### [Task instructions]
Reproduce the passage of the Christmas movie dialogue below that falls between "You know, I" and "it up right.", inclusive.

### [Document extract]
It's a long ride home.

Now, you go to sleep.

You will see your daddy in the morning.

- 'Night.

- 'Night.

♪ A merry Christmas and a happy new year ♪

- Ho, ho, ho.

- Oh, David, thank you.

- Read the card, read the card!

- "Here's to the merriest Christmas ever.

"Love, Santa."

Oh, honey, they're beautiful!

- Hey, you know.

I looked everywhere for
Justin's commando toy.

I can't find it, they're sold out.

- Oh don't worry, I'll look for it.

Tell me, tell me about the job.

- All right.

All right, all right,
here's the good news.

They want the job done by Christmas eve,

so I gotta start tomorrow.

- So soon?

- I got to get up at four in the morning

just to get there in time, but look.

Da-da-da.

(gasps)

- Look at this.

We can pay the mortgage,
insurance, some credit cards.

- Maybe even have a real Christmas.

- Oh, honey, this is so great.

- Now there is a little bit of bad news.

- Do I want to hear this?

- It's not that bad.

Just because of the deadline,

I think it's going to be
better if I stay up there.

You don't know how bad
the snow was tonight.

Took me three hours to get back here.

It's going to take me all
day tomorrow to get up there

if the pass is closed.

But don't worry.

I will be home in time for Christmas,

and I'll be a very real Santa.

- I'm just worried about Justin.

- He'll be fine, is he asleep?

- [Stephanie] Oh yeah.

- Of course he is, I didn't
realize how late it was.

I got to get to bed myself.

You know, I was thinking.

Justin is getting older,

and this could be the last Christmas

he actually believes in Santa Claus.

We got the old suit,

so maybe we should really do it up right.

You know, do something special for him.

- That sounds great.

Come on, let's get you to bed.

Your breakfast is ready.

- Where's dad?

- Your father had to leave
early this morning for work.

- What?

- Justin, daddy's going
to be working out of town

for a while.

- For how long?

- Well, he'll be back for Christmas,

and then we are going
to have a great time.

Now, grandpa will be here

when you get back from school, okay?

- Okay.

- You finish up, I've got to get going.

- [Justin] She told me he
would be working out of town

for a little while.

- Yeah, that's what they told me, too.

(clears throat)

- Good morning, Ms. Crumley.

- Good morning, Robert.

Now, class, I want you all to remember

that tomorrow is our last
day before winter break

and our class holiday party.

(class cheering)

All right, calm down.

And don't forget to bring a
wrapped gift for the grab bag.

Now, open your workbooks to page .

Who wants to start?

### [Data extracts]

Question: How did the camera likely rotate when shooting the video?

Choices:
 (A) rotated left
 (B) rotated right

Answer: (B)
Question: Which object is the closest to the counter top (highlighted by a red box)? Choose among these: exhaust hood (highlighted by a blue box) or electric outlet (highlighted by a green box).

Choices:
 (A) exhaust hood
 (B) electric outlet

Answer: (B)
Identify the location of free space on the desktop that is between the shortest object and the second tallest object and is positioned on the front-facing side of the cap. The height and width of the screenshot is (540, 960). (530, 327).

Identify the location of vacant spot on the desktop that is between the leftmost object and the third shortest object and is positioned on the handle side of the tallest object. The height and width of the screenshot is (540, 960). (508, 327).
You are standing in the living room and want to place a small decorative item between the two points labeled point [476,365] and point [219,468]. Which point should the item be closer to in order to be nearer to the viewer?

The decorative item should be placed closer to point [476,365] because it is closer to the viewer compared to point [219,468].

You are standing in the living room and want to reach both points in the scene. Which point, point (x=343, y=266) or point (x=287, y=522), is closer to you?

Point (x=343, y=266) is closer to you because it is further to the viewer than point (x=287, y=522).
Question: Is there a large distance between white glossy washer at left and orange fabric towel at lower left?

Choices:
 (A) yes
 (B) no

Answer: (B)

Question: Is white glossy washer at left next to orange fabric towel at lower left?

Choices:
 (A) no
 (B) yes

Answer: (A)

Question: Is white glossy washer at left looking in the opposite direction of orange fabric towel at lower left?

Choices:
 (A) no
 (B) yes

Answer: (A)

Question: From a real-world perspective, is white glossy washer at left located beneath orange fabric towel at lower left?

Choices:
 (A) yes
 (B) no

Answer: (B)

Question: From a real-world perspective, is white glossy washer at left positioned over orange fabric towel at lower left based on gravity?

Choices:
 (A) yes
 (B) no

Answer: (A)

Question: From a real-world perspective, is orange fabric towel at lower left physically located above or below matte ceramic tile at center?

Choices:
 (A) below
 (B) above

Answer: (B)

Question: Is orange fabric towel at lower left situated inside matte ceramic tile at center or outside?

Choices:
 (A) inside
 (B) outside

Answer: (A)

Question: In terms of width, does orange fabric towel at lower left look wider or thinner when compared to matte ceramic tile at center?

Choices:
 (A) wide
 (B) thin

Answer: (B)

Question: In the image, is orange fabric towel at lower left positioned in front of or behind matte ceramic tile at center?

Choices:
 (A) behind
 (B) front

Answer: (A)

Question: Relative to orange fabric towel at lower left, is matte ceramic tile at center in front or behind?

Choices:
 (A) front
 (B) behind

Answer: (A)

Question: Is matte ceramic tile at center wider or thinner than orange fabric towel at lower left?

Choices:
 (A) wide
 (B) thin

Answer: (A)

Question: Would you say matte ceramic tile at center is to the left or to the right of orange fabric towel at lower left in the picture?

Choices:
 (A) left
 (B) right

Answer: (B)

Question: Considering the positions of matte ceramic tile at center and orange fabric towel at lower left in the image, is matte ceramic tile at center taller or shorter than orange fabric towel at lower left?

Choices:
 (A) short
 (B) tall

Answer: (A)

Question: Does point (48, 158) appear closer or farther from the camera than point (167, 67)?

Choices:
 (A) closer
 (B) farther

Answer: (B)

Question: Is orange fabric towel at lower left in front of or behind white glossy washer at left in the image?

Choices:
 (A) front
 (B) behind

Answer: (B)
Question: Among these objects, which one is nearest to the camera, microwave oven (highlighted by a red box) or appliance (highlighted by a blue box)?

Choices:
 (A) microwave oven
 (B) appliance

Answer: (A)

...

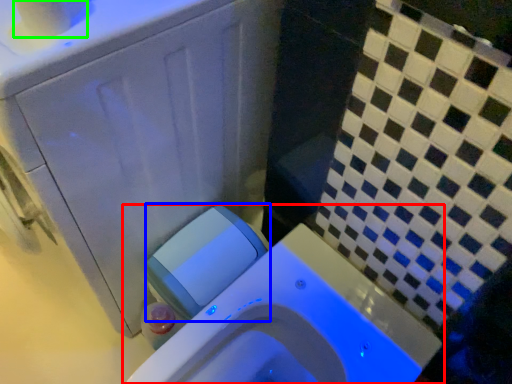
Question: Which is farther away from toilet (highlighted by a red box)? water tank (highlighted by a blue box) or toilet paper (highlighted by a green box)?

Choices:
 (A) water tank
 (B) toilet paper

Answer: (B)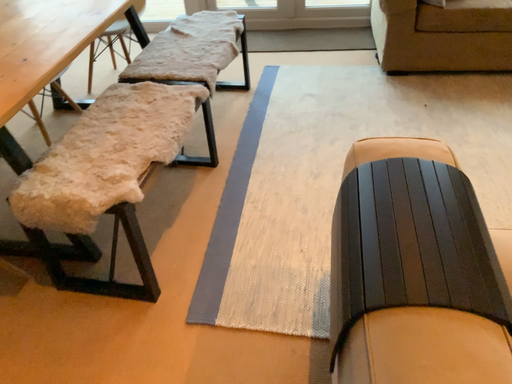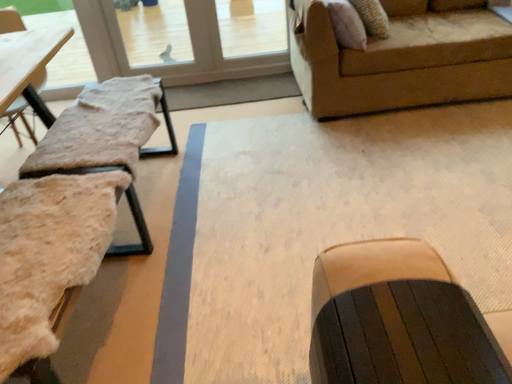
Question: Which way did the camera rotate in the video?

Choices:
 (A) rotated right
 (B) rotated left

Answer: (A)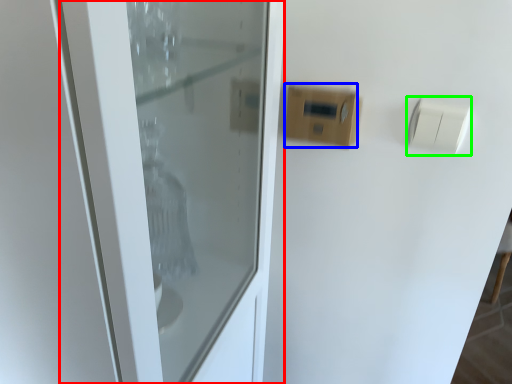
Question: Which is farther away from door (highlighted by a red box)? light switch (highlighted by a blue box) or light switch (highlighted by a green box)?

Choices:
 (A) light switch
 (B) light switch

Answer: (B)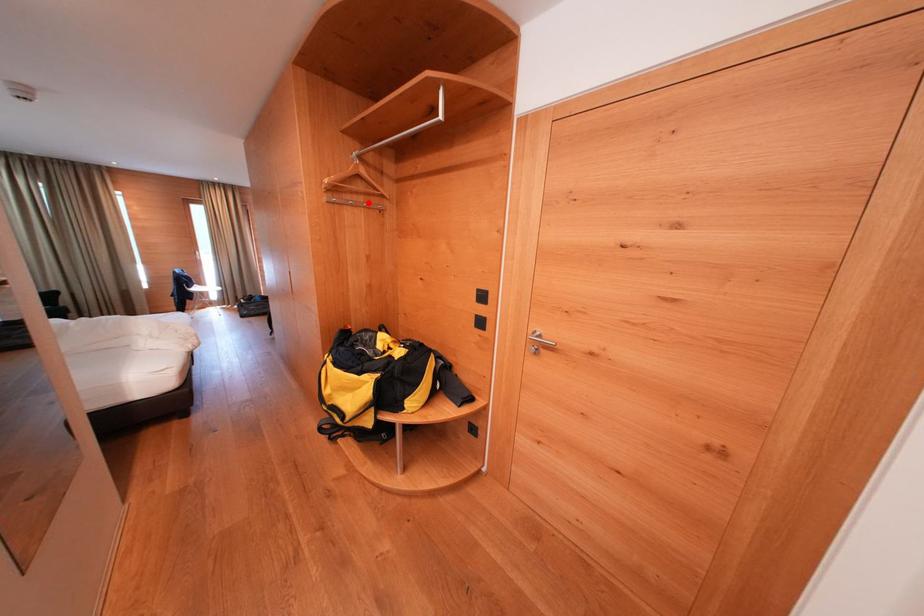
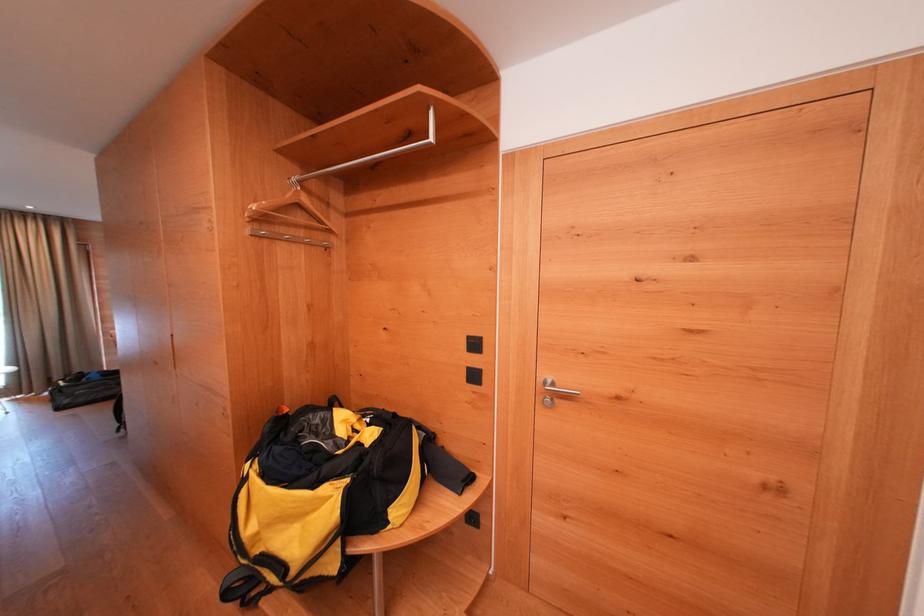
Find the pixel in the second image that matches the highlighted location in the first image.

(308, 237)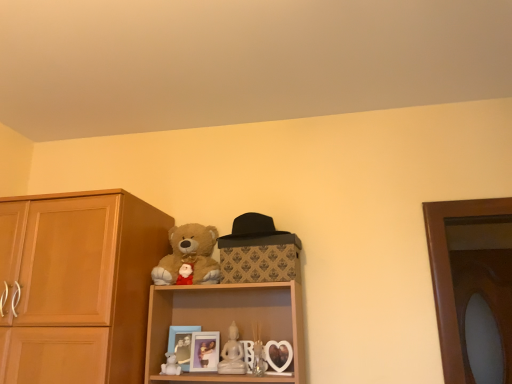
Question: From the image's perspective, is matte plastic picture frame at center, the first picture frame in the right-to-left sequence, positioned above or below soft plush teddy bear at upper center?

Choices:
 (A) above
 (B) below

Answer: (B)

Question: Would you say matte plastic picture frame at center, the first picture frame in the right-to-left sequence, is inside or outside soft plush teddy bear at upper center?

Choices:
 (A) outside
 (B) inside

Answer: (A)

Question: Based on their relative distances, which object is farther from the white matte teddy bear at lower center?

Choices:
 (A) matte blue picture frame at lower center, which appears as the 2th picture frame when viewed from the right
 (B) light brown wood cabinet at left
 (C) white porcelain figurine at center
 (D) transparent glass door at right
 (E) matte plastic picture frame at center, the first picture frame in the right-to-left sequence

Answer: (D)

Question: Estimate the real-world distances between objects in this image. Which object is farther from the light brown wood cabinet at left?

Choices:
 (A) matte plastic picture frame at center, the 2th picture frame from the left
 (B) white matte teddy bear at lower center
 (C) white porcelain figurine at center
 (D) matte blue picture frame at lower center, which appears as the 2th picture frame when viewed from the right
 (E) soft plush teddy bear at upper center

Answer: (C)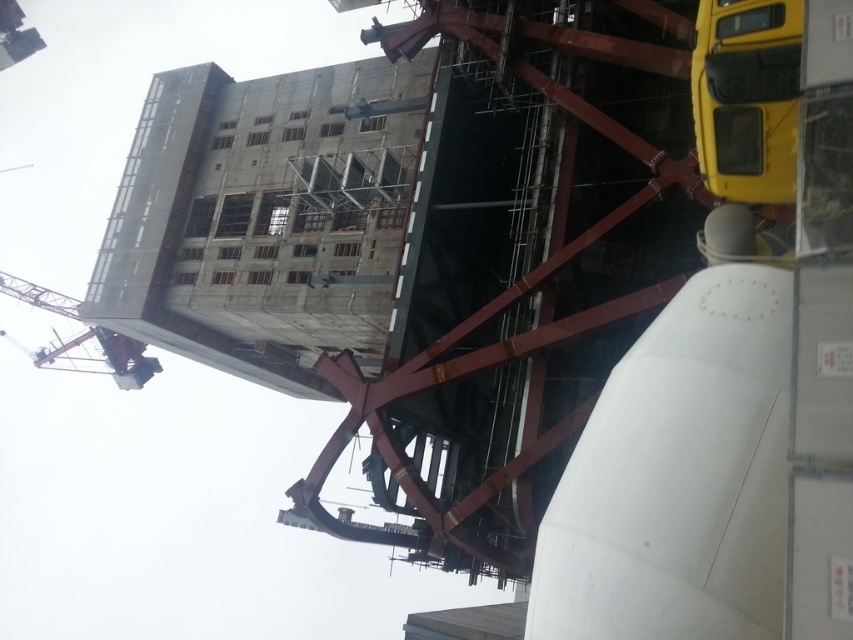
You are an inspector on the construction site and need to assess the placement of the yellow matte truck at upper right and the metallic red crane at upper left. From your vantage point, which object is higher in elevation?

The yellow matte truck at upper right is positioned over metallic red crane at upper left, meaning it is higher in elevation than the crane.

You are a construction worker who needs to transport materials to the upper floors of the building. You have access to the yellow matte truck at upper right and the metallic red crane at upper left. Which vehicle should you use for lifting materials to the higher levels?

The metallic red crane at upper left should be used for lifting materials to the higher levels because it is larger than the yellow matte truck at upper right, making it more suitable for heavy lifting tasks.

### [Answer box]
You know, I was thinking.

Justin is getting older,

and this could be the last Christmas

he actually believes in Santa Claus.

We got the old suit,

so maybe we should really do it up right.